Although some headlines continue to dub the current mess ``Irangate,'' or ``Northgate,'' there are some important distinctions between Watergate and the ineptness that led to the present uproar.

First, the personalities are very different. Mr. Reagan enjoys a lot more popularity than did Richard Nixon. Reagan is outgoing, usually open and good-humored, whereas there was a dark and brooding side to Nixon that sometimes troubled the electorate.

Second, the motives are very different. Watergate was an effort by the presidential inner circle to get the dirt on Democrats, thereby achieving the President's reelection. The motive was narrow and self-serving.

The motive behind President Reagan's Iran initiative was to get American hostages free and to engage in a dialogue with some alternative political factions in Iran. The motive behind the diversion of funds to the contras was to help those combating the repressive Marxist regime in Nicaragua.

While individual Americans may not agree with those objectives, they are not base goals for the administration to pursue.

It is the manner in which those objectives were pursued that caused such public revulsion. The administration made arms shipments to Iran, a country engaged in state-sponsored terrorism, when it was urging other countries to boycott Iran. It gave weapons to one participant, when it was proclaiming and urging neutrality in the Iran-Iraq war. By skimming off funds for the contras, it circumvented the law and the will of Congress during a period when Congress had precluded military aid to the contras.

Aside from these questions of principle, the unsophisticated execution of this ill-fated initiative had all the hallmarks of a Laurel and Hardy comedy.

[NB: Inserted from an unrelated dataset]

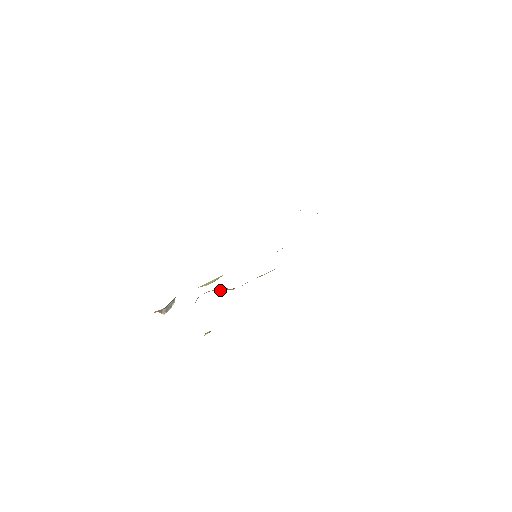
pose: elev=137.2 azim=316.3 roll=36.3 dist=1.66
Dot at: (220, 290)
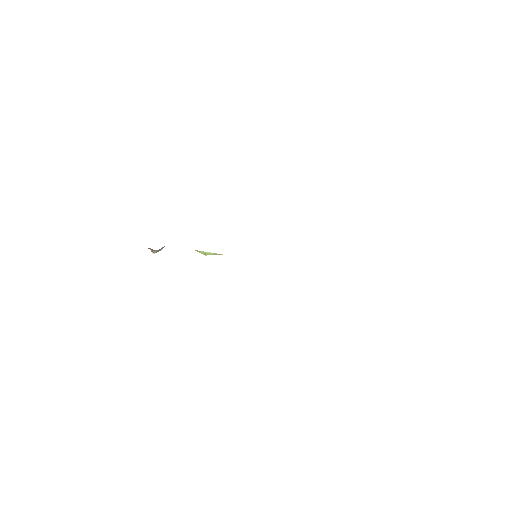
Dot at: occluded
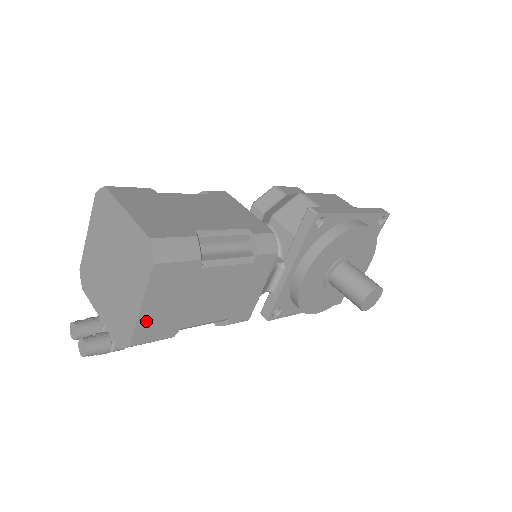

But the motivation was nevertheless not narrow and self-serving; it was to further foreign policy objectives in which the Reagan administration believed.

A third distinction between all this and Watergate is the manner in which the respective administrations are handling the public outcry.

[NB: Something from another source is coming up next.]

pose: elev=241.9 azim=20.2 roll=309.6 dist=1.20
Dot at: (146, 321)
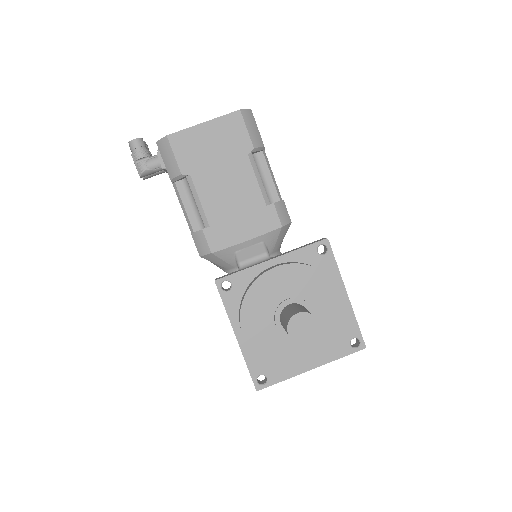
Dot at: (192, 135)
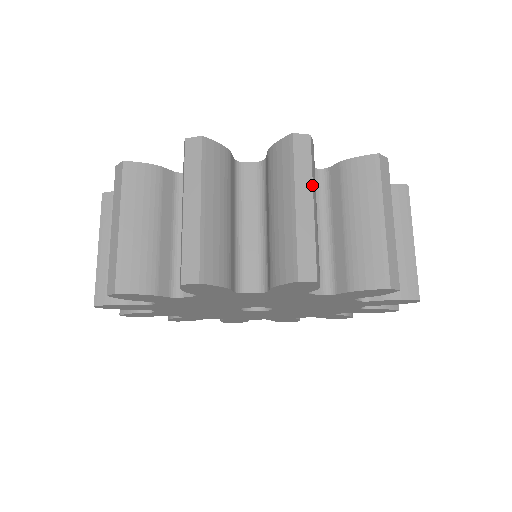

The Nixon administration undid itself by lying and trying to cover up. The Reagan administration may have been initially mesmerized by the thunder of the criticism. But slowly it is beginning to recapture cautious momentum. President Reagan, Vice-President George Bush, and Mr. Shultz have admitted mistakes. Defense Secretary Caspar Weinberger has talked of bad advice given the President.

There is stilted cooperation with investigations by Congress and the Justice Department, though it still remains unclear why the President has not called John Poindexter and Oliver North into the Oval Office and asked them what in the world they did, and why they did it.

Discussion of these distinctions between the Iran debacle and Watergate is in no way intended to diminish the stupidity of shipping arms to Iran, or to whitewash the wrongdoing of skimming off funds for the contras.

The damage done by the Iran initiative is immense. The policy of the United States on terrorism is in a shambles. The cause of the contras may have been set back severely. An administration weakened at home may find it more difficult to deal with the Soviet Union on the critical question of nuclear arms reductions. America's allies may have doubts and questions about its current reliability.

Secretary Shultz manfully tried to get the administration of foreign policy back on track on Monday. He pointed out that he is meeting with foreign leaders, and even after testifying Monday was flying off to Britain and Brussels to meet with America's allies in Europe.

That is where the emphasis should be, on seeking to reassure the world that the US is not paralyzed and that its foes should not seek to take quick advantage of it.

But the minuet in Washington between administration, and Congress, and press, and people, and courts, is far from over.